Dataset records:
══════════════════════════════
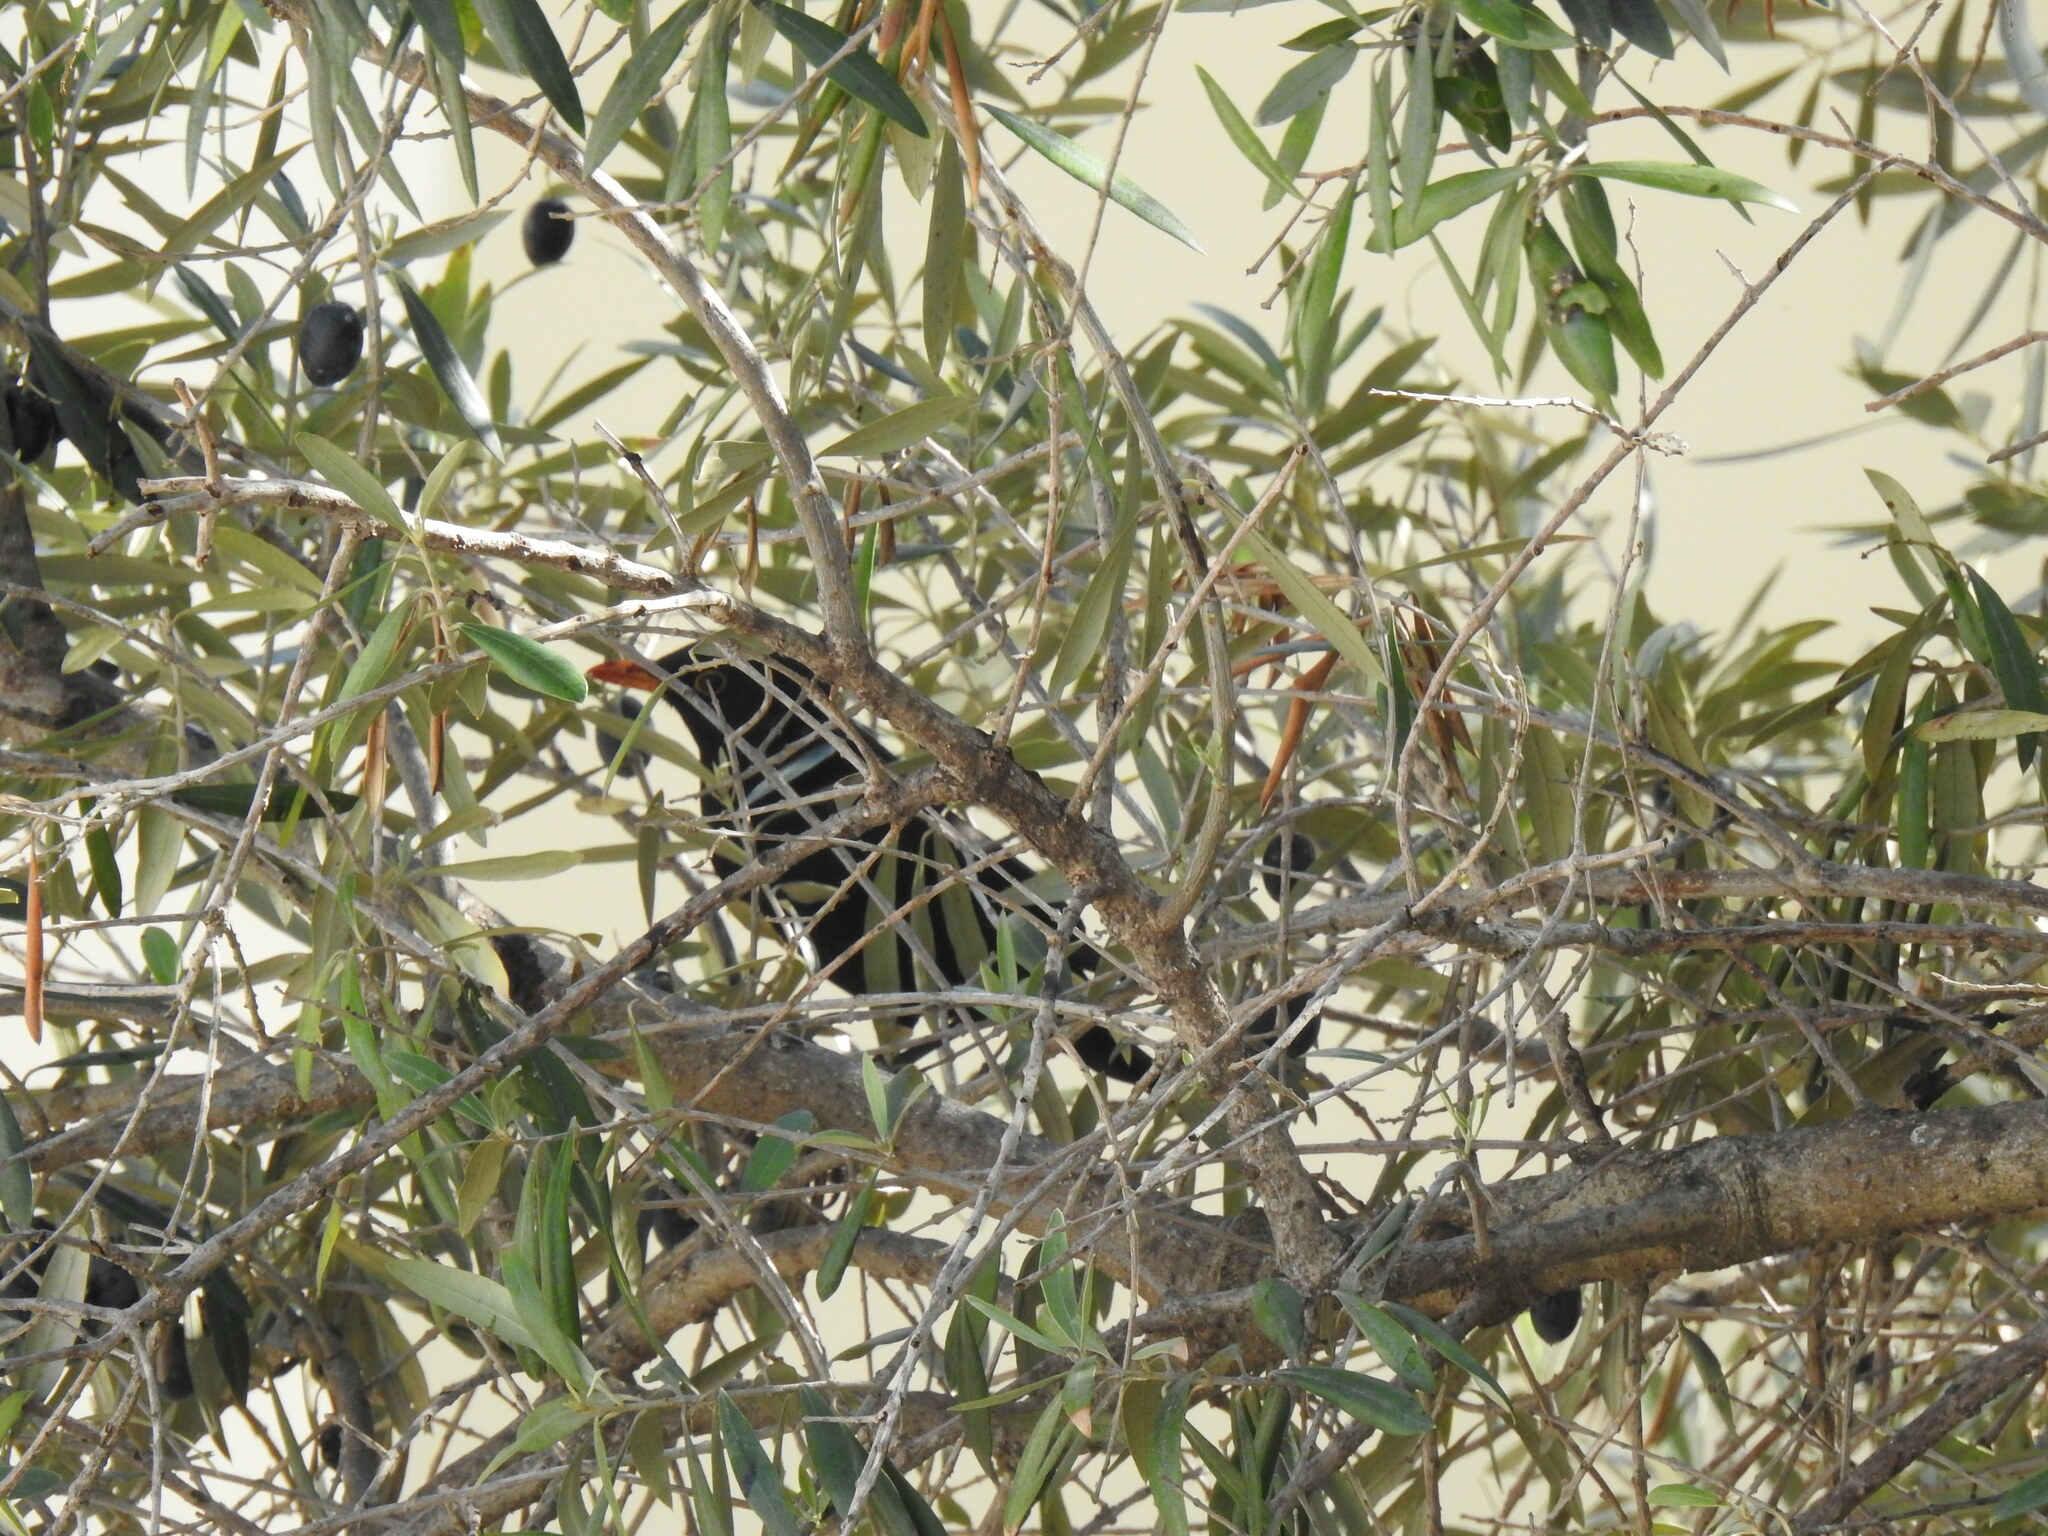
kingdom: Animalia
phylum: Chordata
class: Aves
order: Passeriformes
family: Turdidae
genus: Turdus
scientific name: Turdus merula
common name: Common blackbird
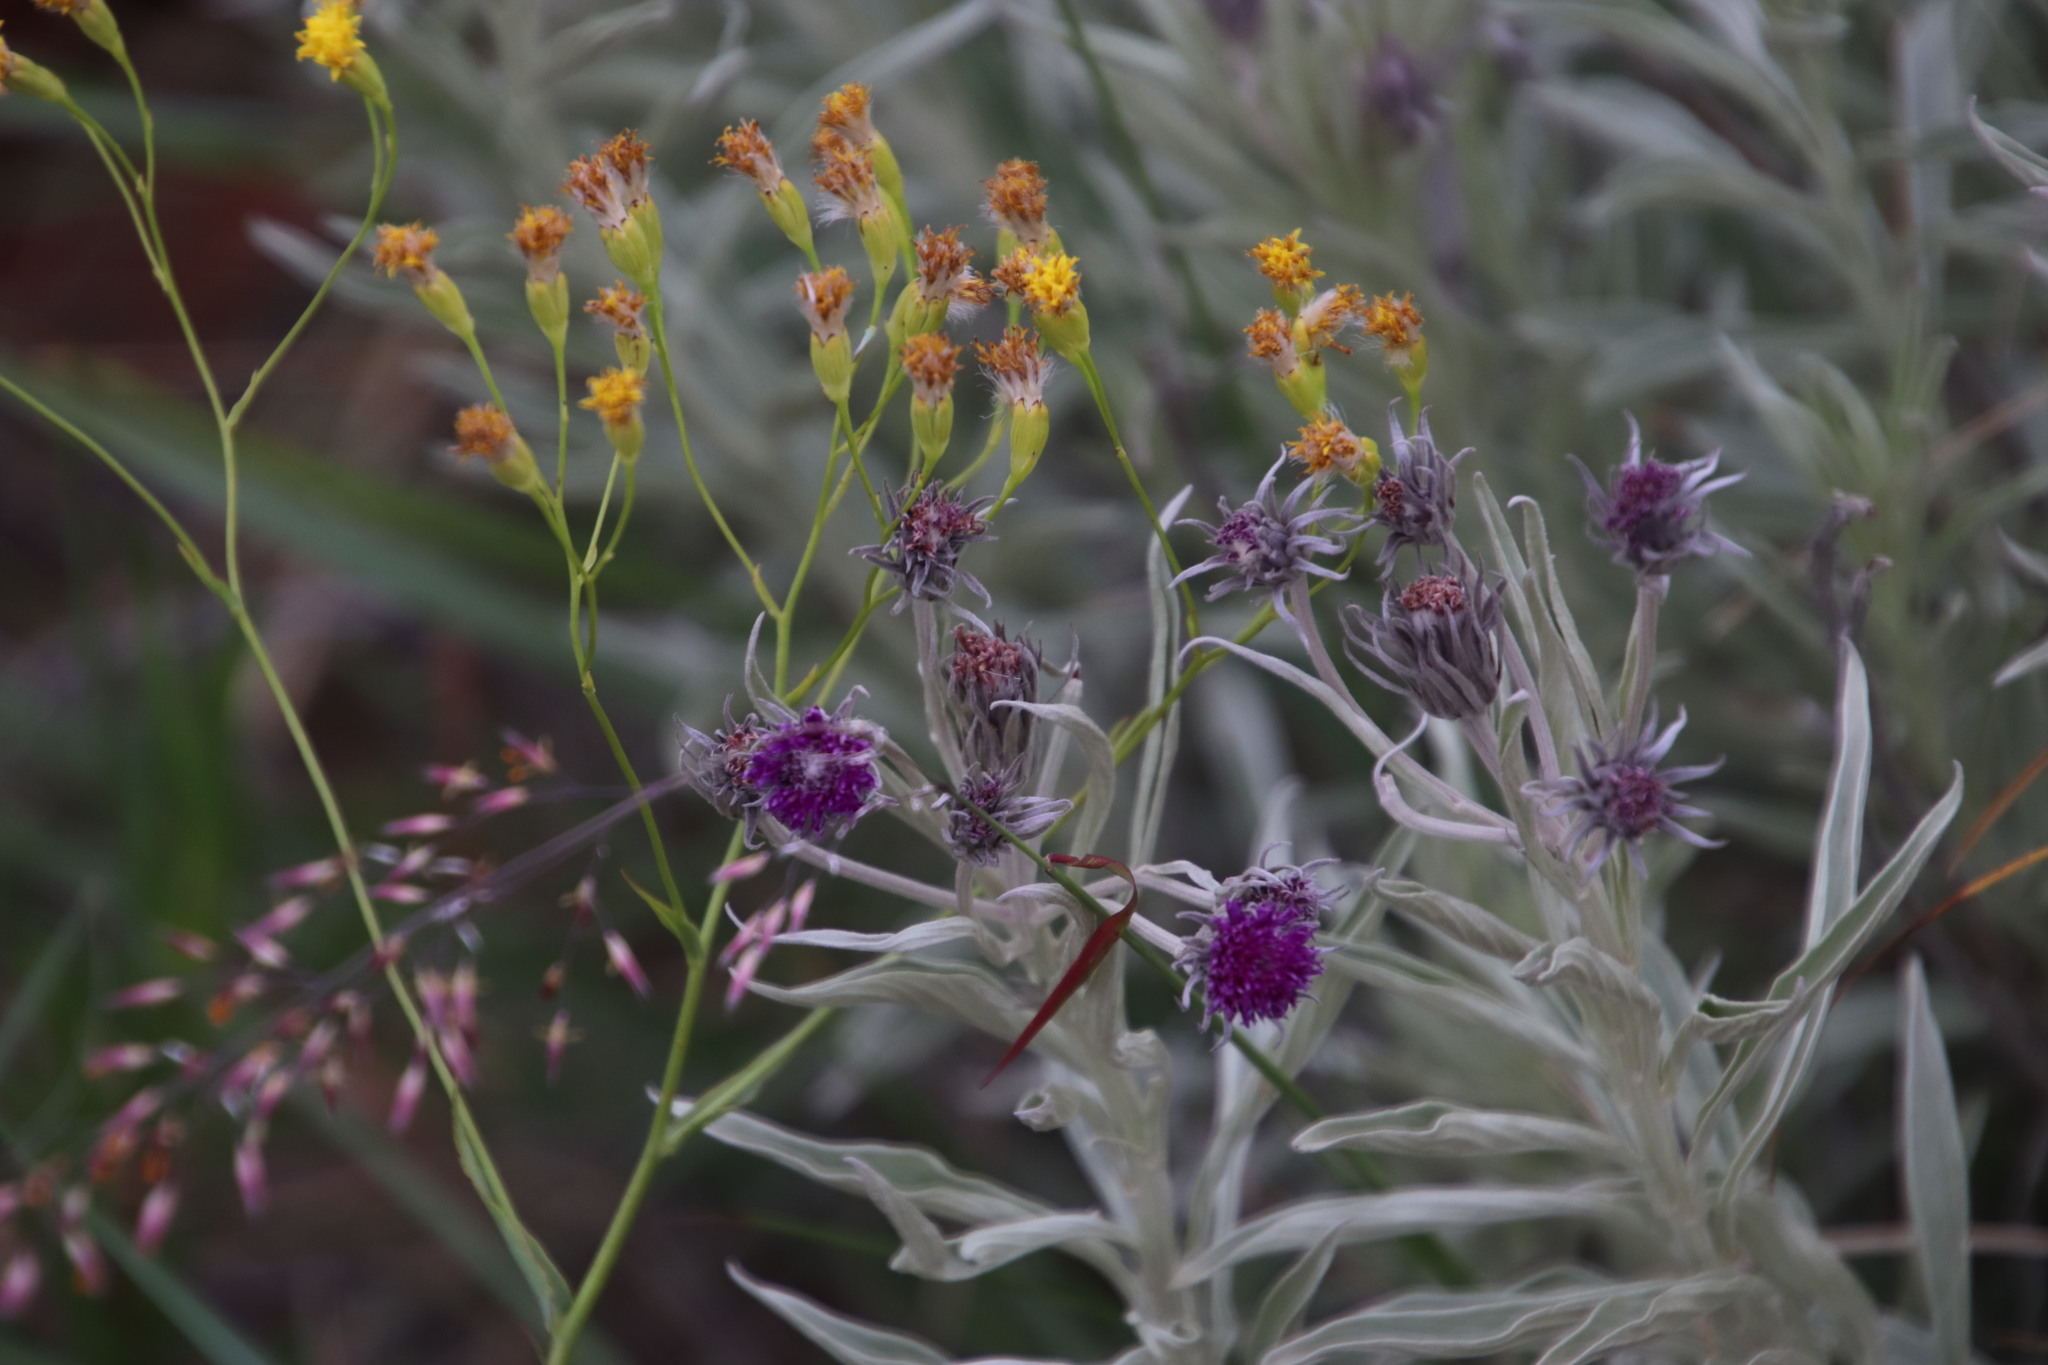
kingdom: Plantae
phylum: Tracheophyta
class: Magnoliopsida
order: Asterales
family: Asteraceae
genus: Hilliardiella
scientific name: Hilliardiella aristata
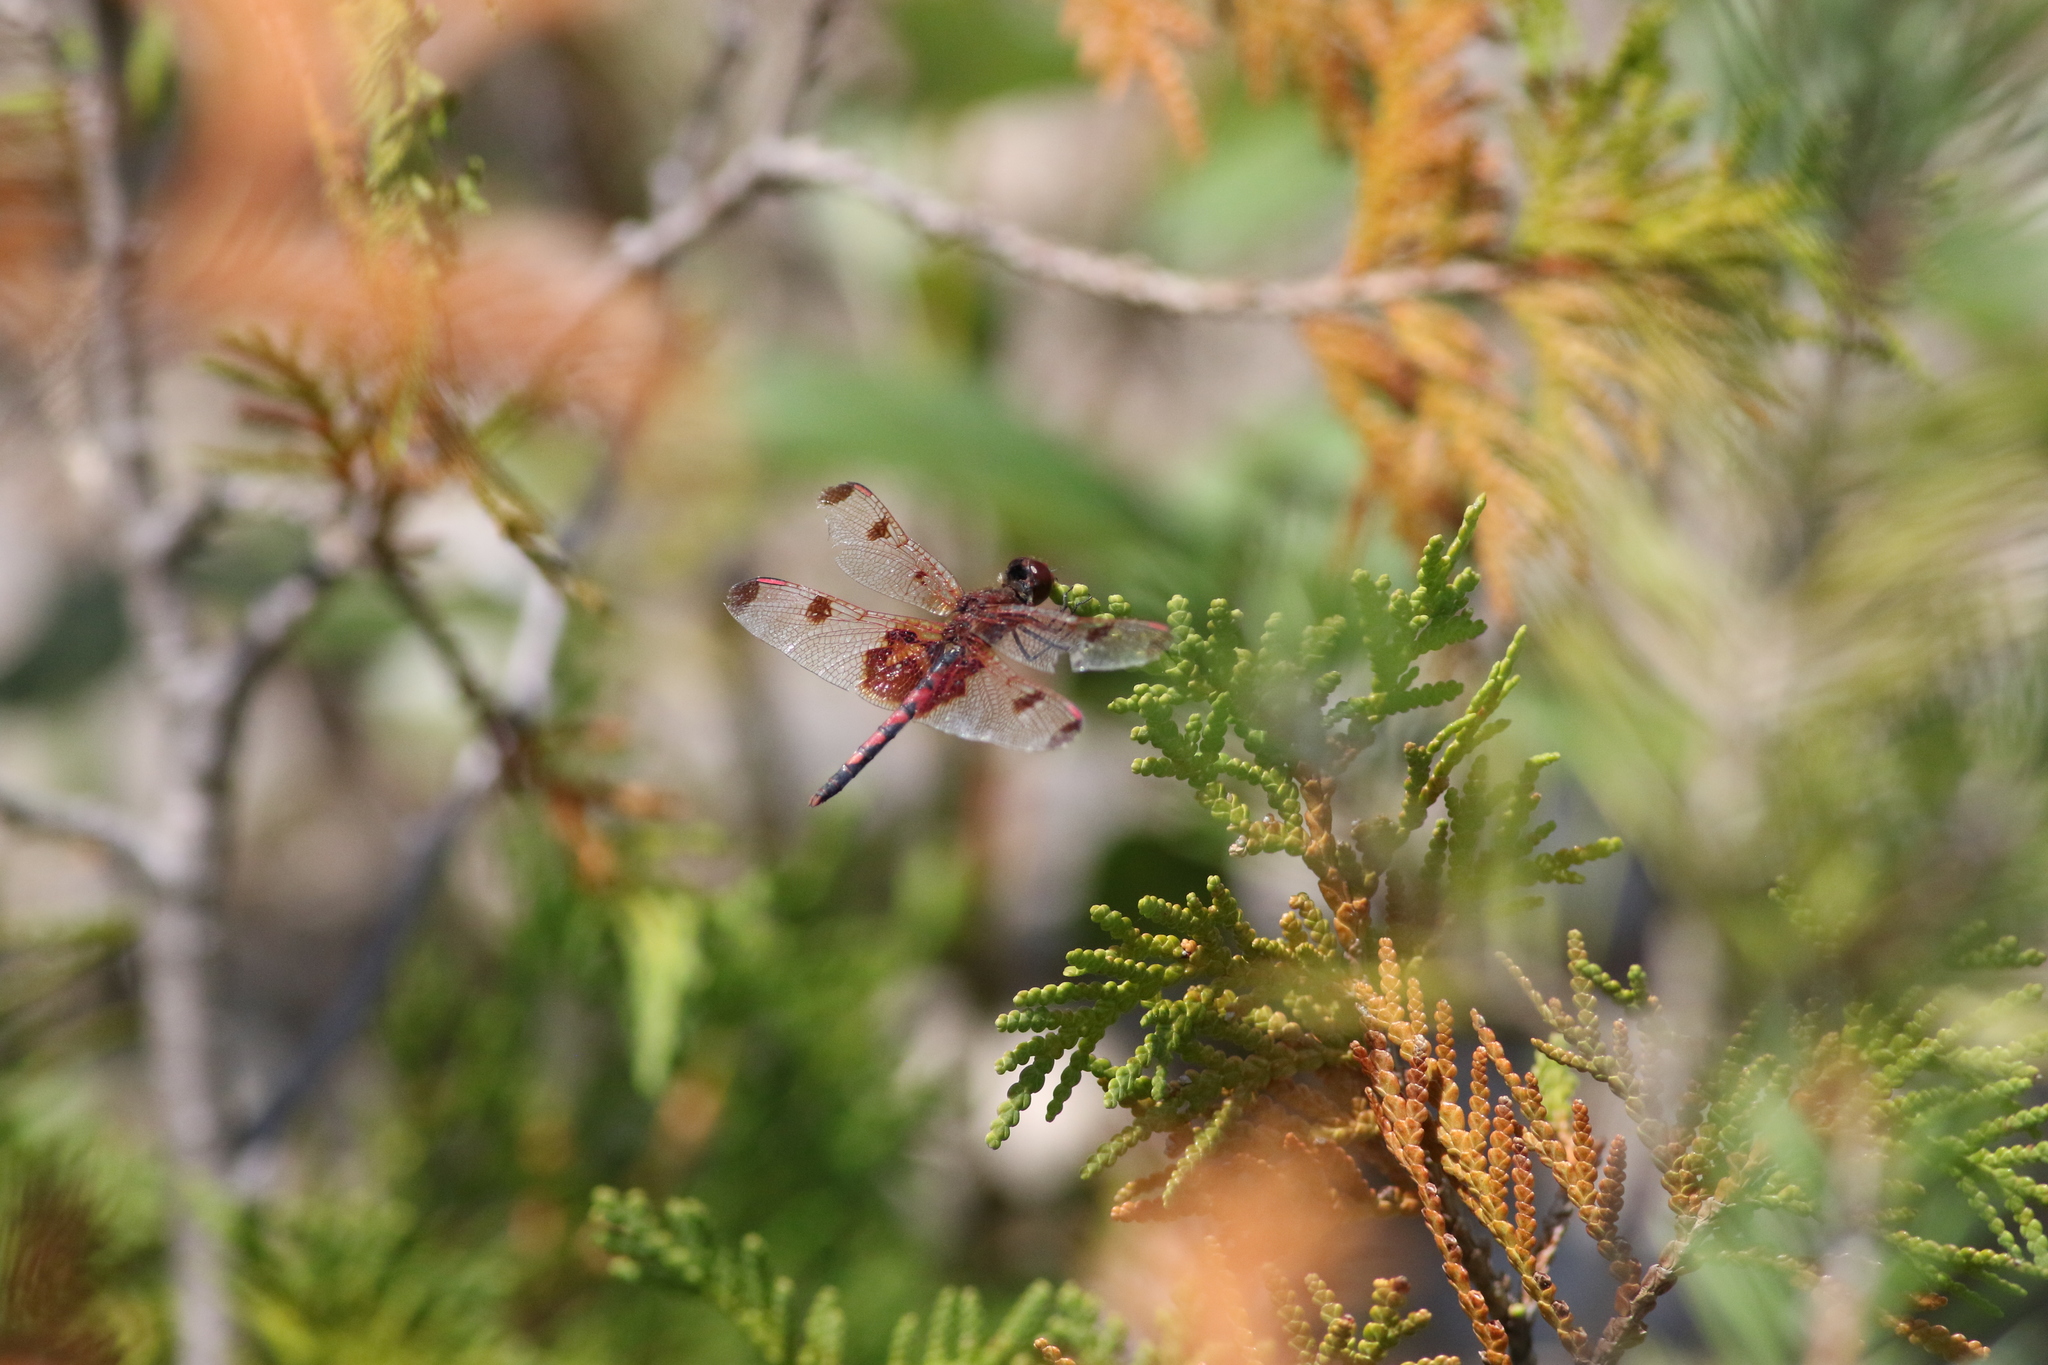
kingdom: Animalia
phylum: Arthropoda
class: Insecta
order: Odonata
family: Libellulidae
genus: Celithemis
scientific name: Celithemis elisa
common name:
══════════════════════════════
Set problem: Reproduce the naming lines from all of the rows above word for word, leaving out the pictures.

Reply to the exercise:
kingdom: Animalia
phylum: Chordata
class: Aves
order: Passeriformes
family: Turdidae
genus: Turdus
scientific name: Turdus merula
common name: Common blackbird
kingdom: Plantae
phylum: Tracheophyta
class: Magnoliopsida
order: Asterales
family: Asteraceae
genus: Hilliardiella
scientific name: Hilliardiella aristata
kingdom: Animalia
phylum: Arthropoda
class: Insecta
order: Odonata
family: Libellulidae
genus: Celithemis
scientific name: Celithemis elisa
common name:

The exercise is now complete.